AP Triton recommends hiring 84 firefighters to achieve a ratio of approximately 0.95 firefighters per 1,000 residents. The city's existing ratio of 0.69 firefighters per 1,000 residents is lower than the staffing levels of agencies in Corona, Anaheim, Los Angeles, Long Beach, Pasadena and Glendale.
RFD now has 225 firefighters, the same as seven years ago, while service demand has increased by approximately 72 percent since the last new fire station was constructed in 2007 and by approximately 26 percent since the last staffing increase in 2018.
At the same time, RFD is dealing with the impact of increased population growth and more wildfire exposure. Updated state mapping added more than 13,000 Riverside parcels into high-risk fire areas, reflecting exposure to wildfire incidents, evacuations, and multiple real-time emergency responses.
"We know that wildfire season is year-round now," Mayor Patricia Lock Dawson said. "We no longer have significant fires a few months of the year, they now come at any time."
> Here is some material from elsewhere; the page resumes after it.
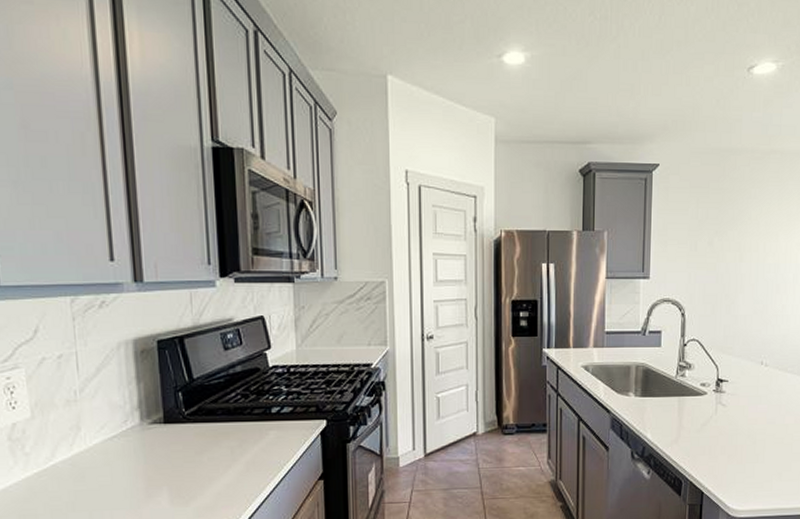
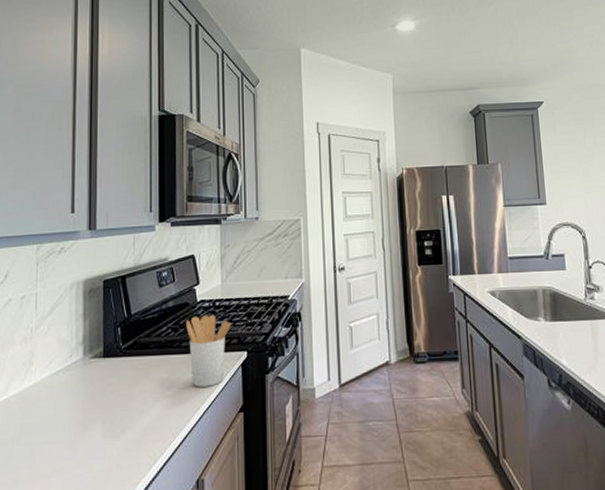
utensil holder: none [257,382,308,455] -> present [186,315,230,387]

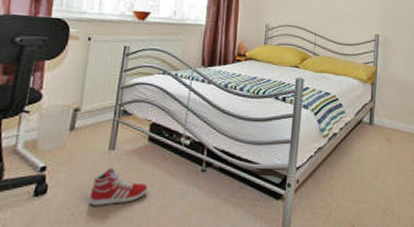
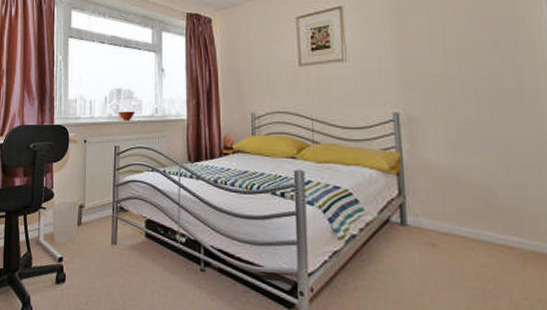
sneaker: present [89,168,148,206] -> none [100,261,150,298]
AP Triton projects that annual call volume will continue to rise to 71,000 calls by 2035 and 83,000 calls by 2040. The study concluded that, without investments in staffing and resources, RFD will suffer from reduced unit availability, extended response times, and increased frequency and duration of system overload conditions.
The department already is operating in an overload condition 26 percent of the time, with critical overload occurring 2 percent of the time. As call volume grows to an estimated 71,000 calls by 2035, overload conditions are projected to increase to 40 percent, and critical overload would double to 4 percent. By 2040, at approximately 83,000 calls per year, the system is projected to be overloaded more than half the time (54 percent), with critical overload occurring 6 percent of the time.
"We owe it to our residents and business community to take a hard look at this data and determine a path forward," Mayor Pro Tem Steven Robillard said. "We have an excellent fire department, and we need to ensure it has the personnel and tools to remain that way."